(Stored items)
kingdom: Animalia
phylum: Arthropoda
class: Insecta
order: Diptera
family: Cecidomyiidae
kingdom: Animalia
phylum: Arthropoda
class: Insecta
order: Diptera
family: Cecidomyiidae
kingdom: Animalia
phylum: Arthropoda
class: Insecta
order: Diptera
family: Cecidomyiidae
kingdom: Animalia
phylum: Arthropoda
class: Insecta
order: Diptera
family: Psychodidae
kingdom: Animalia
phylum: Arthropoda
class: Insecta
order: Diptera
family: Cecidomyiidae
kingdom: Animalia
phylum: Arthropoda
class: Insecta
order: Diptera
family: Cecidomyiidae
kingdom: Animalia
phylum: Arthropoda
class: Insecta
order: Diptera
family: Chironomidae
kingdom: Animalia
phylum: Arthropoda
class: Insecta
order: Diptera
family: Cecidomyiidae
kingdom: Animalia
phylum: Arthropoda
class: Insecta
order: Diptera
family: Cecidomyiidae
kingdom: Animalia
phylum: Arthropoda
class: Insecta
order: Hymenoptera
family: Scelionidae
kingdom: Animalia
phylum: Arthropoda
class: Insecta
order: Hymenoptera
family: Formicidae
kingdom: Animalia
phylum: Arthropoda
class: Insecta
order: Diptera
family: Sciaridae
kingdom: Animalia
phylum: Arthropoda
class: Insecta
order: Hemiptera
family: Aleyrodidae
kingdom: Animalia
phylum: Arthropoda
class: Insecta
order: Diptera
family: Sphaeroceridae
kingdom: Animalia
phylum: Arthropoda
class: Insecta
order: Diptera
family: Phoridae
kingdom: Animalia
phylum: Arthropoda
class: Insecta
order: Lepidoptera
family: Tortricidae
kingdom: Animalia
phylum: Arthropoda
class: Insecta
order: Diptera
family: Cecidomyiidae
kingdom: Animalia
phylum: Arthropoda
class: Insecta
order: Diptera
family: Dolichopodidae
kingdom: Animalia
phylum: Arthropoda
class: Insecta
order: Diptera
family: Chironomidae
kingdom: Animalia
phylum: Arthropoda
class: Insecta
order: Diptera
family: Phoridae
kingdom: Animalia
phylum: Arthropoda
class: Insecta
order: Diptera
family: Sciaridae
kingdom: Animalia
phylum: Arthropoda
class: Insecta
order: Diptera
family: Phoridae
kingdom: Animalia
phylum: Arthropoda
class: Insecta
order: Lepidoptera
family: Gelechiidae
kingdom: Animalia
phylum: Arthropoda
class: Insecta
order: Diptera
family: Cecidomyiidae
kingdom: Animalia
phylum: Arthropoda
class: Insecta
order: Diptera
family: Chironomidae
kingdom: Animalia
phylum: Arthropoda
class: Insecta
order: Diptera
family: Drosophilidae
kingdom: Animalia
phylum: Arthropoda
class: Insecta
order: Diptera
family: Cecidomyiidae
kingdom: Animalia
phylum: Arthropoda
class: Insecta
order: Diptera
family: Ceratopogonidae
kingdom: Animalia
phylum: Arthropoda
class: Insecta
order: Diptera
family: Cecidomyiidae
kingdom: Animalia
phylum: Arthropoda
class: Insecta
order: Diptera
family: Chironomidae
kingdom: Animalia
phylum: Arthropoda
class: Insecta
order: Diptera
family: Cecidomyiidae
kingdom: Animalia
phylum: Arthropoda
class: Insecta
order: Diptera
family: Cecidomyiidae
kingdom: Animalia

→ Given instruction: Reproduce every line of the material above word for word.

→ Task output:
kingdom: Animalia
phylum: Arthropoda
class: Insecta
order: Diptera
family: Cecidomyiidae
kingdom: Animalia
phylum: Arthropoda
class: Insecta
order: Diptera
family: Cecidomyiidae
kingdom: Animalia
phylum: Arthropoda
class: Insecta
order: Diptera
family: Cecidomyiidae
kingdom: Animalia
phylum: Arthropoda
class: Insecta
order: Diptera
family: Psychodidae
kingdom: Animalia
phylum: Arthropoda
class: Insecta
order: Diptera
family: Cecidomyiidae
kingdom: Animalia
phylum: Arthropoda
class: Insecta
order: Diptera
family: Cecidomyiidae
kingdom: Animalia
phylum: Arthropoda
class: Insecta
order: Diptera
family: Chironomidae
kingdom: Animalia
phylum: Arthropoda
class: Insecta
order: Diptera
family: Cecidomyiidae
kingdom: Animalia
phylum: Arthropoda
class: Insecta
order: Diptera
family: Cecidomyiidae
kingdom: Animalia
phylum: Arthropoda
class: Insecta
order: Hymenoptera
family: Scelionidae
kingdom: Animalia
phylum: Arthropoda
class: Insecta
order: Hymenoptera
family: Formicidae
kingdom: Animalia
phylum: Arthropoda
class: Insecta
order: Diptera
family: Sciaridae
kingdom: Animalia
phylum: Arthropoda
class: Insecta
order: Hemiptera
family: Aleyrodidae
kingdom: Animalia
phylum: Arthropoda
class: Insecta
order: Diptera
family: Sphaeroceridae
kingdom: Animalia
phylum: Arthropoda
class: Insecta
order: Diptera
family: Phoridae
kingdom: Animalia
phylum: Arthropoda
class: Insecta
order: Lepidoptera
family: Tortricidae
kingdom: Animalia
phylum: Arthropoda
class: Insecta
order: Diptera
family: Cecidomyiidae
kingdom: Animalia
phylum: Arthropoda
class: Insecta
order: Diptera
family: Dolichopodidae
kingdom: Animalia
phylum: Arthropoda
class: Insecta
order: Diptera
family: Chironomidae
kingdom: Animalia
phylum: Arthropoda
class: Insecta
order: Diptera
family: Phoridae
kingdom: Animalia
phylum: Arthropoda
class: Insecta
order: Diptera
family: Sciaridae
kingdom: Animalia
phylum: Arthropoda
class: Insecta
order: Diptera
family: Phoridae
kingdom: Animalia
phylum: Arthropoda
class: Insecta
order: Lepidoptera
family: Gelechiidae
kingdom: Animalia
phylum: Arthropoda
class: Insecta
order: Diptera
family: Cecidomyiidae
kingdom: Animalia
phylum: Arthropoda
class: Insecta
order: Diptera
family: Chironomidae
kingdom: Animalia
phylum: Arthropoda
class: Insecta
order: Diptera
family: Drosophilidae
kingdom: Animalia
phylum: Arthropoda
class: Insecta
order: Diptera
family: Cecidomyiidae
kingdom: Animalia
phylum: Arthropoda
class: Insecta
order: Diptera
family: Ceratopogonidae
kingdom: Animalia
phylum: Arthropoda
class: Insecta
order: Diptera
family: Cecidomyiidae
kingdom: Animalia
phylum: Arthropoda
class: Insecta
order: Diptera
family: Chironomidae
kingdom: Animalia
phylum: Arthropoda
class: Insecta
order: Diptera
family: Cecidomyiidae
kingdom: Animalia
phylum: Arthropoda
class: Insecta
order: Diptera
family: Cecidomyiidae
kingdom: Animalia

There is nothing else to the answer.